TRECHO PARA LEITURA
╔══
A parte mais interessante da viagem às pressas é que chefes vassalos de estados vassalos, Angela Merkel e François Hollande, não pediram permissão a Washington, a acreditar-se no que informam fontes francesas. Ao anunciar a viagem espontânea a Moscou, Hollande disse à imprensa que:

(...) com Angela Merkel, decidimos tomar uma nova iniciativa.

Ainda mais interessante, a “nova iniciativa” deles acontecia bem quando o Secretário de Estado dos EUA, John Kerry, estava em Kiev, reunido com o Presidente Poroschenko, discutindo possíveis entregas de armamento dos EUA a Kiev – o tipo de “diplomacia” que Washington tem preferido a todos os demais, nos últimos tempos. As conversas em Moscou entre Putin, Merkel e Hollande, como se sabe, aconteceram na sequência de conversações “secretas” entre Paris, Berlin e Moscou.
╚══
(Registros de um conjunto de dados)
╔══
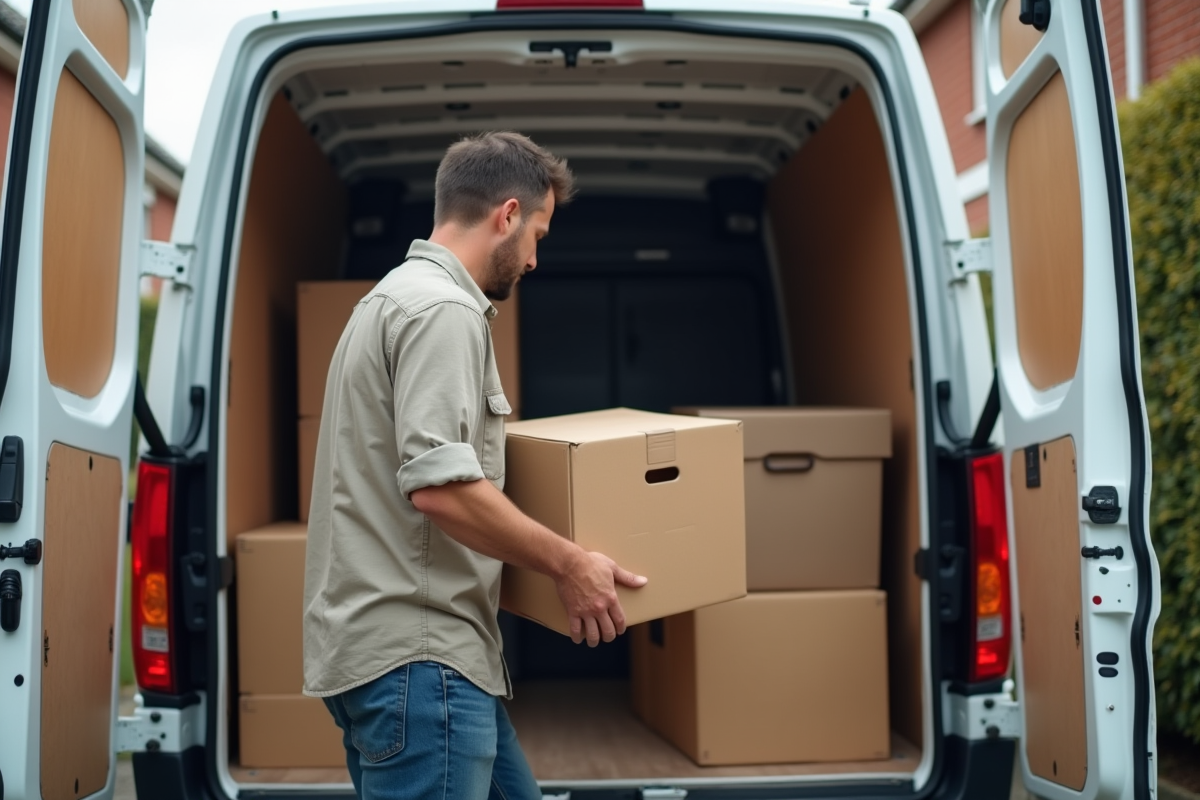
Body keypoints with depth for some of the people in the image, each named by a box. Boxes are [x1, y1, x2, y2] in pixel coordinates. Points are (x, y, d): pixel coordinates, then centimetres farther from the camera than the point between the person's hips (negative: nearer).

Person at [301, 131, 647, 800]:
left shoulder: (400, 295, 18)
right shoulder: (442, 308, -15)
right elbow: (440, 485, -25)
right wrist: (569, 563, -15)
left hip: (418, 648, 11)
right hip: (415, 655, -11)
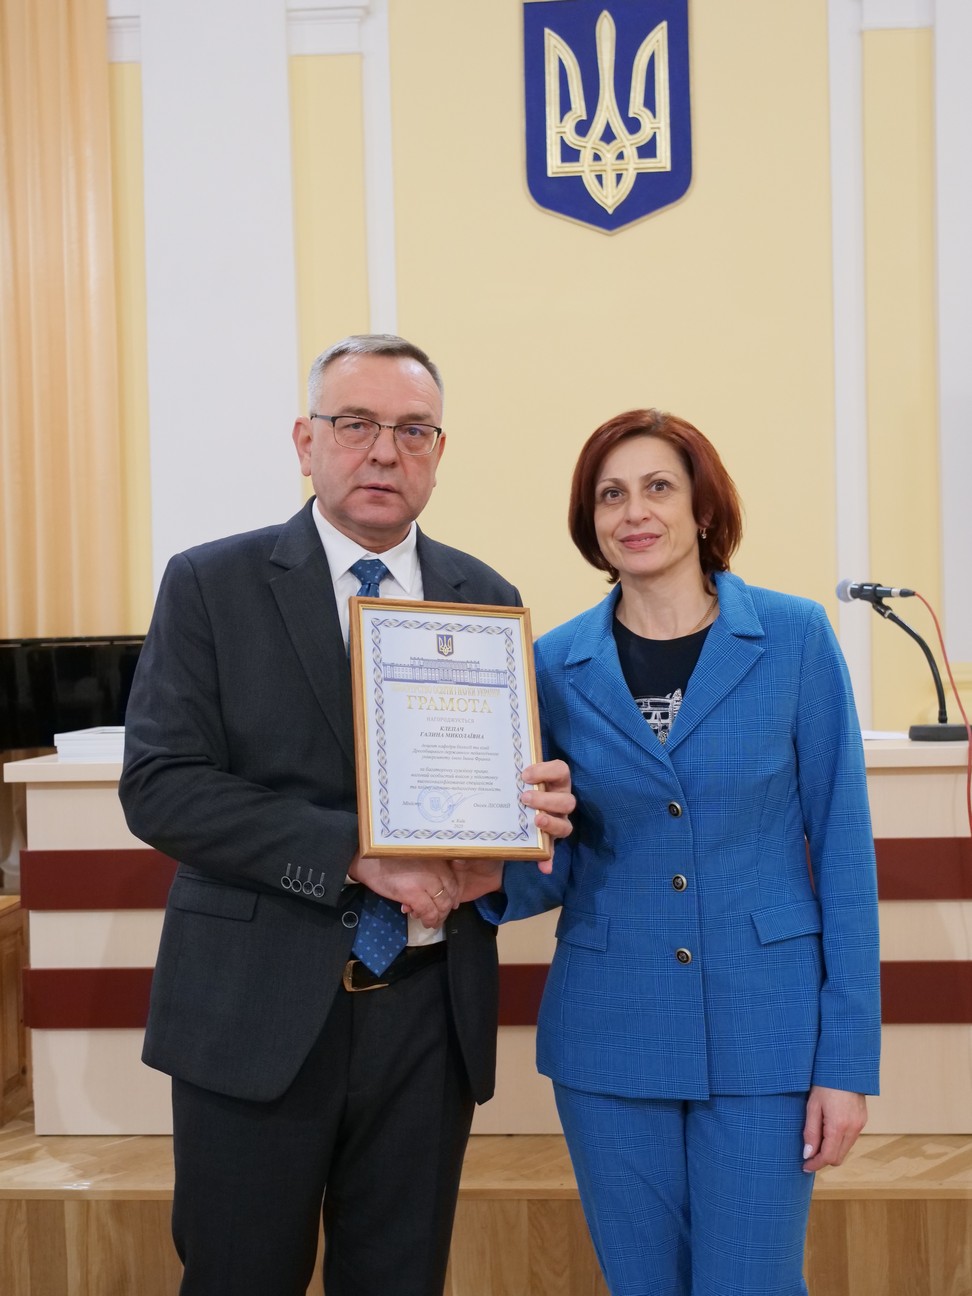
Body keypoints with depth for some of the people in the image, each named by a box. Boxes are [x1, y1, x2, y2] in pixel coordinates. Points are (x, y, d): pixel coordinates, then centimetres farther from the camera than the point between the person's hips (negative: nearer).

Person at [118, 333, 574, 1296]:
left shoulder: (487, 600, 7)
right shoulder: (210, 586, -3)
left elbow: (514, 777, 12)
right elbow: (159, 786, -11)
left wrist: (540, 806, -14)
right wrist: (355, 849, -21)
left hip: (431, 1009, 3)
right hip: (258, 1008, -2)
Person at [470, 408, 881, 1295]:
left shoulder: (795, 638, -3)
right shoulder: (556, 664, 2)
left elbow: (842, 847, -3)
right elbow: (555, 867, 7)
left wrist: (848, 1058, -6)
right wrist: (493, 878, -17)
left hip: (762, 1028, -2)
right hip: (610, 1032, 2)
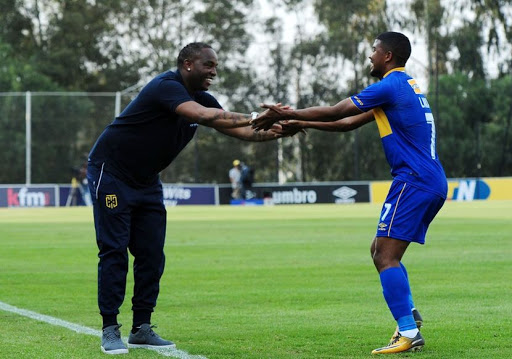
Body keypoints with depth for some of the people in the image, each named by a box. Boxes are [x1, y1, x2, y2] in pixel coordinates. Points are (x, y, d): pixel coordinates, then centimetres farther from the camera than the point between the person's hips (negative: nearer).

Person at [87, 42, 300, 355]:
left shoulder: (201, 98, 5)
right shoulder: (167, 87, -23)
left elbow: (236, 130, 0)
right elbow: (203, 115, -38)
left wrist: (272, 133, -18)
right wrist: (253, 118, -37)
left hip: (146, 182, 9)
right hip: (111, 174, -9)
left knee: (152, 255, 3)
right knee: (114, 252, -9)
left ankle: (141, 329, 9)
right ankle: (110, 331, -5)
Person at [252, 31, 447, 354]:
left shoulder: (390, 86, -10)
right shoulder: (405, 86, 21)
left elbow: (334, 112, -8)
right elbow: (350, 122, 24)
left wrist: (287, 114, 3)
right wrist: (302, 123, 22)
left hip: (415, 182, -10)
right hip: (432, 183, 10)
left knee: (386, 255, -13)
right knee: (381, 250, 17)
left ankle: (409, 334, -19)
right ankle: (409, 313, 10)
╚══
EXERCÍCIO
Reproduza o trecho sobre a viagem de Merkel e Hollande a Moscou na íntegra, palavra por palavra.

RESPOSTA
A parte mais interessante da viagem às pressas é que chefes vassalos de estados vassalos, Angela Merkel e François Hollande, não pediram permissão a Washington, a acreditar-se no que informam fontes francesas. Ao anunciar a viagem espontânea a Moscou, Hollande disse à imprensa que:

(...) com Angela Merkel, decidimos tomar uma nova iniciativa.

Ainda mais interessante, a “nova iniciativa” deles acontecia bem quando o Secretário de Estado dos EUA, John Kerry, estava em Kiev, reunido com o Presidente Poroschenko, discutindo possíveis entregas de armamento dos EUA a Kiev – o tipo de “diplomacia” que Washington tem preferido a todos os demais, nos últimos tempos. As conversas em Moscou entre Putin, Merkel e Hollande, como se sabe, aconteceram na sequência de conversações “secretas” entre Paris, Berlin e Moscou.